*** Opening INFORMATION SUPPLIED ***
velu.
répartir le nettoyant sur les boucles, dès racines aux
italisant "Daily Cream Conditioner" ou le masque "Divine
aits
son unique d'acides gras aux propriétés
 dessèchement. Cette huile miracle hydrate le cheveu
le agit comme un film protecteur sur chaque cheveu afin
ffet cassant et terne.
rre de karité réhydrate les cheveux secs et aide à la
*** Closing INFORMATION SUPPLIED ***
*** Opening INFORMATION SUPPLIED ***
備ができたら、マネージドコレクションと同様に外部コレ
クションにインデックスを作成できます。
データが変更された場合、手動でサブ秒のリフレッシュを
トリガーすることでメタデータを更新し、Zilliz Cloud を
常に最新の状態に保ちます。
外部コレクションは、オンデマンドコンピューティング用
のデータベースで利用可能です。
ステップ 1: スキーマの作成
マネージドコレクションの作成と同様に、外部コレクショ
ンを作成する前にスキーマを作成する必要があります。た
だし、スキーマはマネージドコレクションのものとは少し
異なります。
*** Closing INFORMATION SUPPLIED ***
REQUIREMENT.
How many of the lines above contain the word "Daily"? Case matters, so count only matches with identical capitalization, and reply with the number alone.

ANSWER TO THIS TASK.
1